Provided passage:
The Baby Bollinger case brought Haiselden into the public light as he began advocating for euthanasia aggressively. Haiselden chose to advocate for euthanasia under the idea of “mercy killings”. After the Bollinger case Haiselden began withholding life-saving treatment for babies and advocating to euthanize individuals who cannot take care of themselves.
Euthanasia in the Netherlands
The practice and regulation of euthanasia and assisted suicide in the Netherlands has been described as a stepping stone by G. van der Wal and R. J. Dillmann. Although euthanasia and assisted suicide can be seen as morally similar because it results in death, the important difference is the choice given to the patient in question. Of the 5000 requests in the Netherlands, the most important reasons for requests were futile suffering, avoidance of humiliation, and unbearable suffering. Despite the free decisions of patients, in about 1000 of the cases, doctors prescribed drugs with the explicit goal of shortening the patient's life without the explicit request of the patient. Although there are legal avenues for assisted suicide, patients are still faced with the decisions of care givers.
The Dutch practice is not a result of scarce resources because the whole Dutch population is insured. Instead, this is an attempt by the government to end the needless suffering of its citizens. Although there is good intention behind the law, there are still problems such as obtaining explicit requests from the patients and the grey area of influencing the decision making process by doctors. Despite these problems, new research by Katrina Hedberg et al. show no evidence to justify the grave and important concern often expressed about the potential for abuse — namely, the fear that legalised physician‐assisted dying will target the vulnerable or pose the greatest risk to people in vulnerable groups.

Supplied entries:

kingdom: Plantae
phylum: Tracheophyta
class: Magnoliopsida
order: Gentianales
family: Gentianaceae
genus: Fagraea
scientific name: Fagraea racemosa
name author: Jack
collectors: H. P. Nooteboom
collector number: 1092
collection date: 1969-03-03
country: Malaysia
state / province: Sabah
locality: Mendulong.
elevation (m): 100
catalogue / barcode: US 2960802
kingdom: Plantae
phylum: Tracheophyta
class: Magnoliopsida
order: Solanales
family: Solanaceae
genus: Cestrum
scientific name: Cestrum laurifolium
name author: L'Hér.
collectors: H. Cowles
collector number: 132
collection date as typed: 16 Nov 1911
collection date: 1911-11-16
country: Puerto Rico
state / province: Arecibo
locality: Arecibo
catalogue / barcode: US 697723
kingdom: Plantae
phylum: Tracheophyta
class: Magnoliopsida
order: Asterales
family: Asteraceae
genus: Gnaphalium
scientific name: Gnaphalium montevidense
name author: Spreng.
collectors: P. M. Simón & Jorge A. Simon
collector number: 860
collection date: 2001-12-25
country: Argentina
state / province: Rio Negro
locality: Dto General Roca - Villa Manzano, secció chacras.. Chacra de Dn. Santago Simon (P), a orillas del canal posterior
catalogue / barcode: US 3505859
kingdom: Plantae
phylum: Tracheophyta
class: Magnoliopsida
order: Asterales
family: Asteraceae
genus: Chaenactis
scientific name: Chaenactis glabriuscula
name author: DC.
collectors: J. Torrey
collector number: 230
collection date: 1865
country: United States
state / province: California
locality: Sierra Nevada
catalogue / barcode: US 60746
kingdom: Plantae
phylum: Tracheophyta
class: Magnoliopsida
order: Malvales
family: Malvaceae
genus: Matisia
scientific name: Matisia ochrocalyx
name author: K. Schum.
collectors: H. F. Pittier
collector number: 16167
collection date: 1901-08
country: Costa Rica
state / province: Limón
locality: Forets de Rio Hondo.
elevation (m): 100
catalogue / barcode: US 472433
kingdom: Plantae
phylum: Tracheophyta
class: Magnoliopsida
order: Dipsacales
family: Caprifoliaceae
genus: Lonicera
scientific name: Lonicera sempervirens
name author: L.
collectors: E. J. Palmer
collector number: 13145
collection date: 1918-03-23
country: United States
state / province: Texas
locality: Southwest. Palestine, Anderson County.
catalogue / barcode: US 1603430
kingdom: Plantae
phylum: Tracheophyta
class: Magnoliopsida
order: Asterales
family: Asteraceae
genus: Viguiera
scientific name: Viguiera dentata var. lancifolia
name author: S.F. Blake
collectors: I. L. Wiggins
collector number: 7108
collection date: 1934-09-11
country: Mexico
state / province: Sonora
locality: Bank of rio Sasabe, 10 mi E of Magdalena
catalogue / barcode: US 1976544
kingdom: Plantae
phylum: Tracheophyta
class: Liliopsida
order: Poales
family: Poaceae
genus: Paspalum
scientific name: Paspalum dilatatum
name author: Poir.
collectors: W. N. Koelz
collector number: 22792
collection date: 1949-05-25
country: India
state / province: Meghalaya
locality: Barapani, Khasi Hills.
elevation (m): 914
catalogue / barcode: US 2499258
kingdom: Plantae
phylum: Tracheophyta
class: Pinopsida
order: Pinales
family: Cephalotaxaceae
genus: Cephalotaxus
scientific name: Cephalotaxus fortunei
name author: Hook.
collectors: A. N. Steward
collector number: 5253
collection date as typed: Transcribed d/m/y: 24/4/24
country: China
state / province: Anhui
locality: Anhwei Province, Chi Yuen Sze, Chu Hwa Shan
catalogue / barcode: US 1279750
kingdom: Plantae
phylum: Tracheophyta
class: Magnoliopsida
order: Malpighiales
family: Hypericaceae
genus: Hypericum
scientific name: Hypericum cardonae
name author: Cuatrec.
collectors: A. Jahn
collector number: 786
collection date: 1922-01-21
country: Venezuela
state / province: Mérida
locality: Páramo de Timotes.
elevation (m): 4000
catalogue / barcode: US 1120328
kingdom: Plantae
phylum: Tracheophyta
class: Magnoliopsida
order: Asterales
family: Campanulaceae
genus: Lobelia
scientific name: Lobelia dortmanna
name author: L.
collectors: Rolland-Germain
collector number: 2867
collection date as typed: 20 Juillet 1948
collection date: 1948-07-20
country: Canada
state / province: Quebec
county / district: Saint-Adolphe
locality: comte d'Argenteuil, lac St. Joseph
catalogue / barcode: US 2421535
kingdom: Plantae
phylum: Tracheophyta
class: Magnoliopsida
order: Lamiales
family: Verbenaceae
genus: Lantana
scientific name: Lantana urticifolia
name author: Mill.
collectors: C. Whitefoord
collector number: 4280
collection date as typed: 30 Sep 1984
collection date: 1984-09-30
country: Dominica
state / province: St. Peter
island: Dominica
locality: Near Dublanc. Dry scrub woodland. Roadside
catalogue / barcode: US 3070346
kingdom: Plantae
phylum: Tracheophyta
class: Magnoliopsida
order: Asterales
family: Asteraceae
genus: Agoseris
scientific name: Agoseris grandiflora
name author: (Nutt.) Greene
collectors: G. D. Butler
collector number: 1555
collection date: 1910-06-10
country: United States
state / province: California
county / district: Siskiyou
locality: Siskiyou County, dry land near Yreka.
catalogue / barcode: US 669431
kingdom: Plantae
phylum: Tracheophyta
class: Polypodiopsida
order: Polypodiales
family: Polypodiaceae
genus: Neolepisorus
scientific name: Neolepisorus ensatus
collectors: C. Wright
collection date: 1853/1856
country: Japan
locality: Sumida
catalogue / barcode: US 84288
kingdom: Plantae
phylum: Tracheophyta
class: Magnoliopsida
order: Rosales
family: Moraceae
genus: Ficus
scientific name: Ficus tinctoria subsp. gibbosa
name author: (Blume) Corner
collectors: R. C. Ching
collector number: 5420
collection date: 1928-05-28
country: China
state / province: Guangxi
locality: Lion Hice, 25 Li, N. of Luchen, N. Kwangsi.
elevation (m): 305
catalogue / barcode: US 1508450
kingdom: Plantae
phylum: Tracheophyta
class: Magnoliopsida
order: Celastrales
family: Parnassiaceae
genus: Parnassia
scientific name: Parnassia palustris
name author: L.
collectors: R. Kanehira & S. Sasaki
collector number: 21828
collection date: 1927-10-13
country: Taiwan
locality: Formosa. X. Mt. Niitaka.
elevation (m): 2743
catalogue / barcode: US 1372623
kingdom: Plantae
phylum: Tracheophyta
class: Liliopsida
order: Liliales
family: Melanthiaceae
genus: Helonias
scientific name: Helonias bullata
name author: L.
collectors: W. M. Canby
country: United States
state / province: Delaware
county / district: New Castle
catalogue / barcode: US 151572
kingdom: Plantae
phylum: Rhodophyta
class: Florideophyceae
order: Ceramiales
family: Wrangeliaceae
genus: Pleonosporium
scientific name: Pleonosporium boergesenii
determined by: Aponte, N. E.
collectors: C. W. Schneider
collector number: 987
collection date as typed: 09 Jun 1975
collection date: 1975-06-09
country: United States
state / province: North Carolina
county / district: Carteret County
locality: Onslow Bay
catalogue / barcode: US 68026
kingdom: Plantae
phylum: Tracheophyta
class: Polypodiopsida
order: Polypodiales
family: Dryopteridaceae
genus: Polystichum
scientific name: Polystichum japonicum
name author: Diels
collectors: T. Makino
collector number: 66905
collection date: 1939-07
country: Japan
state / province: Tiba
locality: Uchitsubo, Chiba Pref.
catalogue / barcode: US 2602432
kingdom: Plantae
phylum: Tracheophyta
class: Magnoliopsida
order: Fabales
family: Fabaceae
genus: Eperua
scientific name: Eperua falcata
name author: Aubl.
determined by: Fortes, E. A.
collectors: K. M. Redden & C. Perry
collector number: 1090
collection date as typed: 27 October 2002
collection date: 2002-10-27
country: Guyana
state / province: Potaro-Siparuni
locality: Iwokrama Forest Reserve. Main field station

What you need to do:
[A] Answer these questions from the text on euthanasia:
(i) Under what idea did Haiselden choose to advocate for euthanasia?
(ii) How many requests in the Netherlands does the text mention?
(iii) Why is the Dutch practice not a result of scarce resources?
[B] Translate this sentence from the text on euthanasia into Spanish: "The Dutch practice is not a result of scarce resources because the whole Dutch population is insured."
[C] Proceed with the text on euthanasia, writing on from its last sentence.

Expected results:
[A]
(i) Under the idea of "mercy killings."
(ii) 5000 requests.
(iii) Because the whole Dutch population is insured.

[B] La práctica neerlandesa no es resultado de la escasez de recursos, porque toda la población de los Países Bajos está asegurada.

[C]
Although there is no fear for abuse by some, research by John Koewn shows otherwise. In a new report, he shows that about 1000 deaths were hastened without the explicit request of the patient. Doctors do not always tell the truth in reporting their euthanasia patients. As a result, doctors and nurses tend to break the law in certain circumstances.
Active non-voluntary euthanasia is illegal in all countries in the world, although it is practised in the Netherlands on infants (see Groningen Protocol) under an agreement between physicians and district attorneys that was ratified by the Dutch National Association of Pediatricians.
Arguing for legalization, Len Doyal, a professor of medical ethics and former member of the ethics committee of the British Medical Association, said in 2006 that "[p]roponents of voluntary euthanasia should support non-voluntary euthanasia under appropriate circumstances and with proper regulation".
Arguing against legalization is activist Peter Saunders, campaign director for Care Not Killing, an alliance of Christian and disability groups, who called Doyal's proposals "the very worst form of medical paternalism whereby doctors can end the lives of patients after making a judgment that their lives are of no value and claim that they are simply acting in their patients' best interests".
Slippery slope debate
Non-voluntary euthanasia is cited as one of the possible outcomes of the slippery slope argument, in which it is claimed that permitting voluntary euthanasia to occur will lead to the support and legalization of non-voluntary and involuntary euthanasia, although some ethicists have contested this idea.